Bottas had looked on top for much of the weekend but you can never really discount Hamilton from being up there somewhere – after all, he is the most successful qualifier in F1 history. It ended up being a terrific scrap between the two of them in Q3 – after their first runs, Bottas was ahead by just seven-thousandths of a second. It was just as tight on their second runs, too – after the first two sectors Hamilton looked to have the edge, only to lose all the time he’d found in the final part of the lap, perhaps as his tyres just started to lose their edge.
Bottas was able to improve his time slightly, stretching the gap to an enormous 23 thousandths and taking his seventh pole in the process. The two Ferrari drivers were a few tenths off, Sebastian Vettel just ahead of Charles Leclerc, while Max Verstappen lost his chances of splitting them after a proper kerfuffle with traffic on the outlap saw him run out of time to start his final lap.
Pierre Gasly also lost out in Q3, but he least he made it through for the first time this season. However, in order to do so he had to use the soft tyres in Q2 (the top five made it through on mediums) and although he’ll be starting sixth, he was eight tenths slower than Verstappen.

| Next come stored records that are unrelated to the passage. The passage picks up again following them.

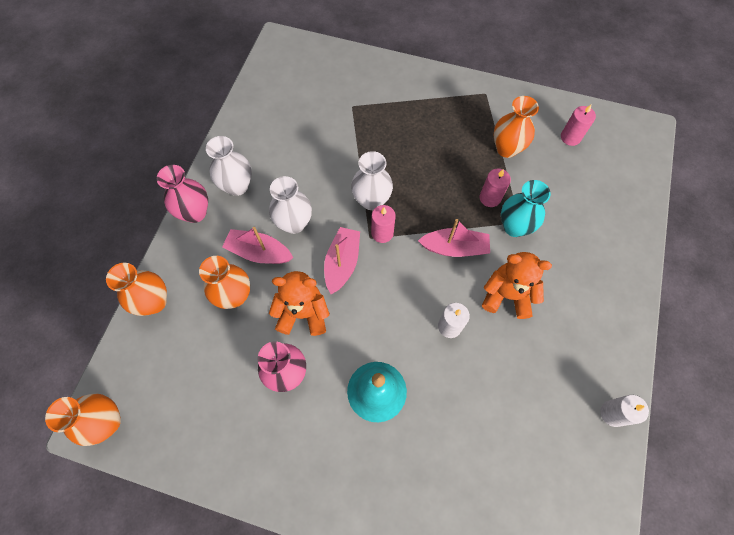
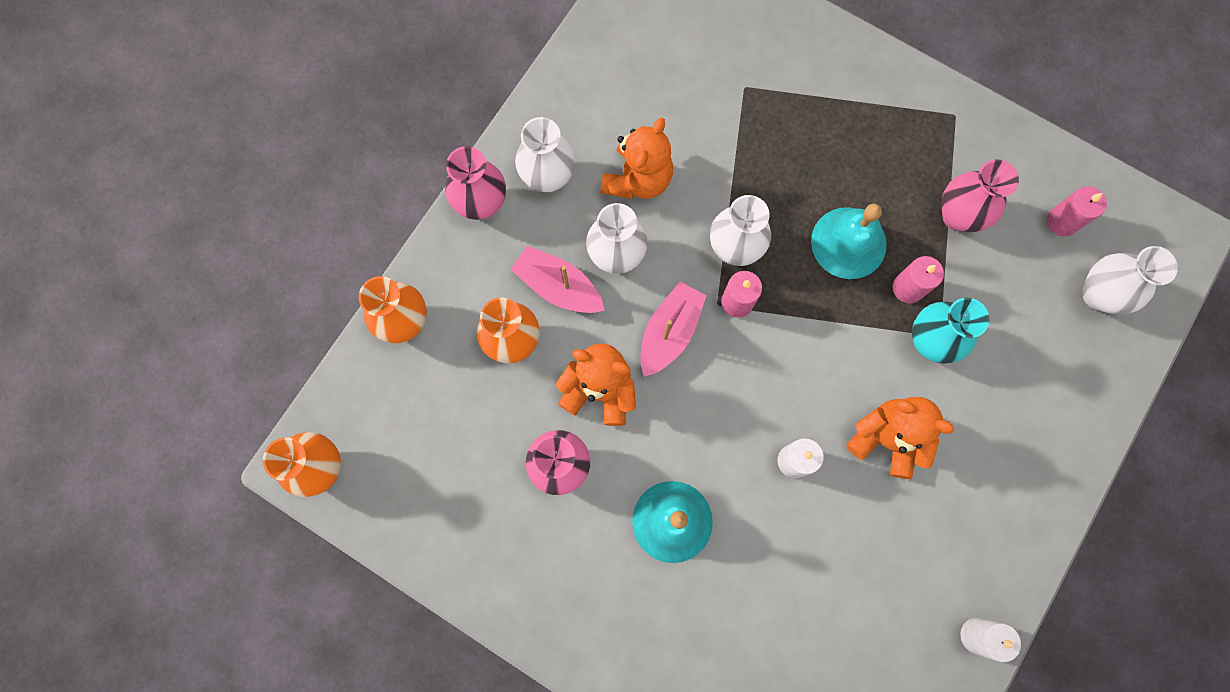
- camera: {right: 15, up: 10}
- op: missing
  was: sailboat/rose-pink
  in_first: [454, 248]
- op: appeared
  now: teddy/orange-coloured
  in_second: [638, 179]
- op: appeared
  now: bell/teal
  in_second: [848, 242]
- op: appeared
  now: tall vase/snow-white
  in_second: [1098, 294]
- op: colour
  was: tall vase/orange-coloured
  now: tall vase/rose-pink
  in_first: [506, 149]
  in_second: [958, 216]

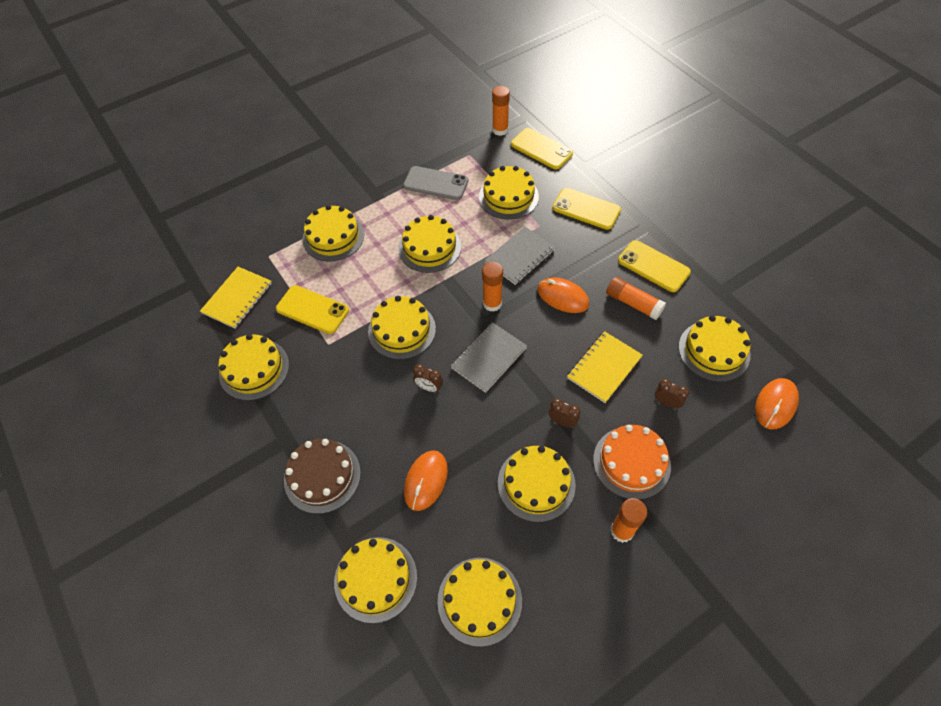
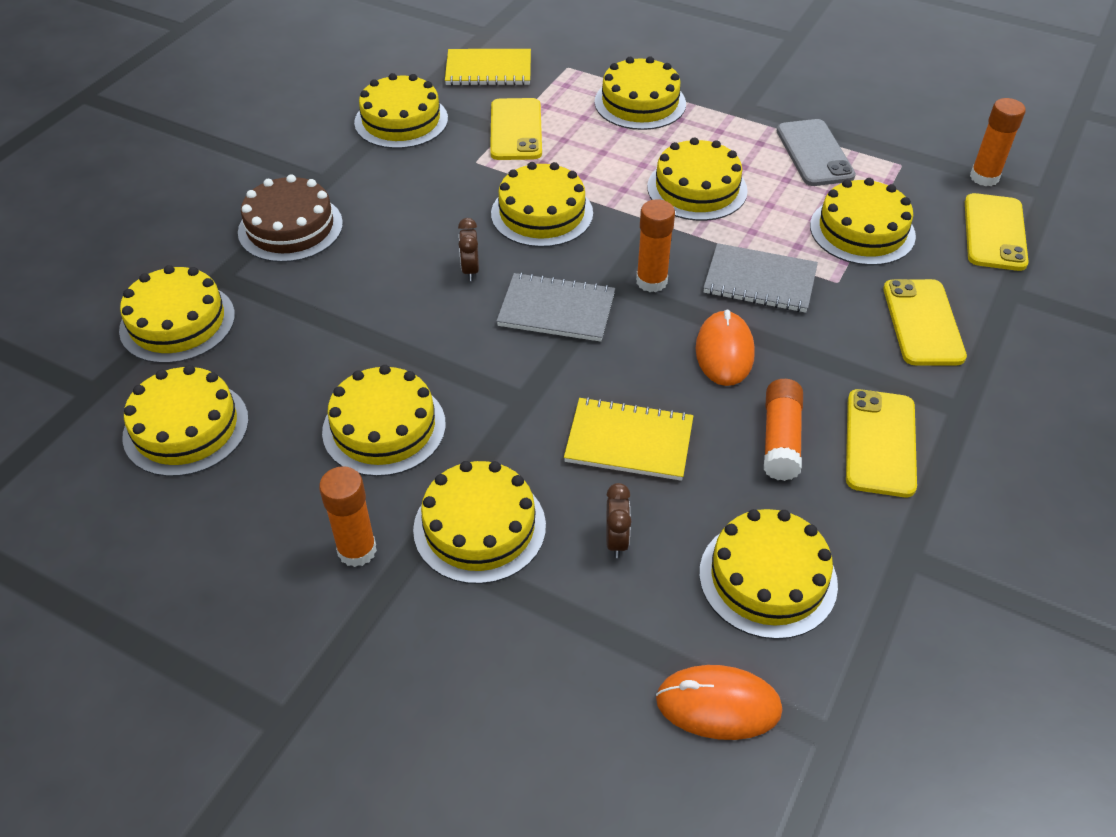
- camera: {right: 60, up: -10}
- op: missing
  was: PC mouse/orange-coloured
  in_first: [426, 481]
- op: missing
  was: bedside clock/brown
  in_first: [562, 421]
- op: colour
  was: cake/orange-coloured
  now: cake/bright yellow
  in_first: [631, 462]
  in_second: [479, 527]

The two Renaults and the two Haas drivers completed the top 10, making it a bit of a Noah’s Ark situation in the first half of the grid. Daniil Kvyat just missed out on Q3 and ended up 11th, but on a track notorious for ruining tyres it could end up being a bit of a strategic result and he should be in the hunt for some solid points in the race. Toro Rosso looks reasonably handy this weekend, which makes it more of a shame that Alex Albon’s hefty shunt in FP3 left his car with too much damage be ready for qualifying. Antonio Giovinazzi also couldn’t set a lap after some technical issues prevented him from leaving the garage in Q1.
Kimi Raikkonen also brought an end to an incredible streak. He ended up 13th, which marks the first time he’s failed to make it into Q3 since the 2016 Hungarian GP. After a strong Bahrain weekend, both McLaren’s also had a disappointing session, ending up 14th and 15th.

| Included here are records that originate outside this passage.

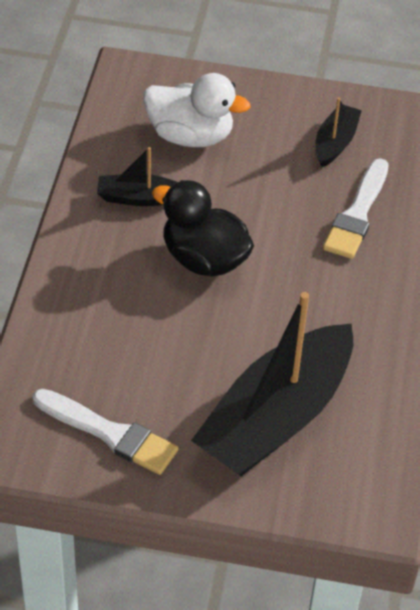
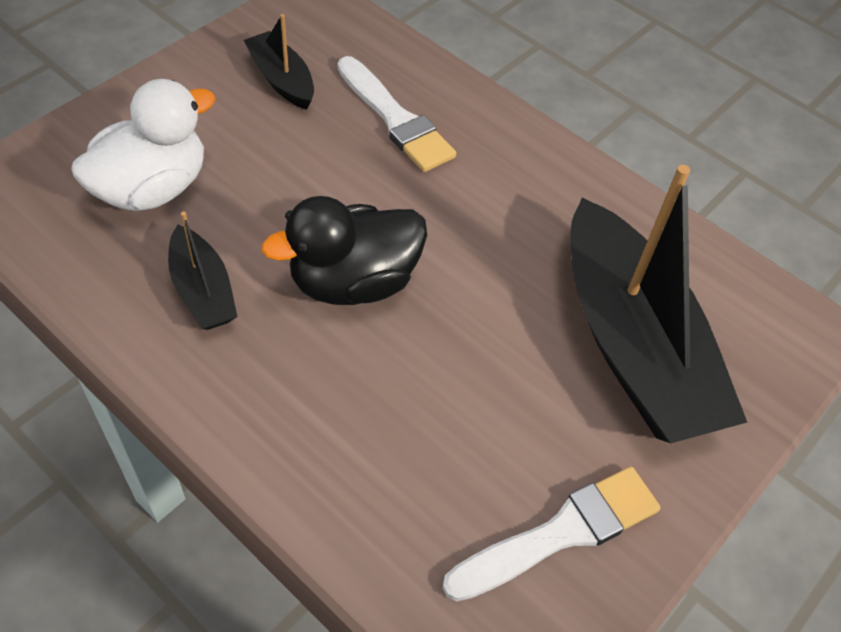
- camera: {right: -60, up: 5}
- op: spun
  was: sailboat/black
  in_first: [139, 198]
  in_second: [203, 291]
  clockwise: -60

Mercedes seems to have had a small but consistent advantage over Ferrari so far this weekend. The question will be whether that carries over to the race. If that’s the case and Mercedes run away with it then we can only hope they’re as closely matched as they were in qualifying. Plus, the tyres are always a factor in Shanghai, and if there’s a safety car like there was last year, then who knows what could happen?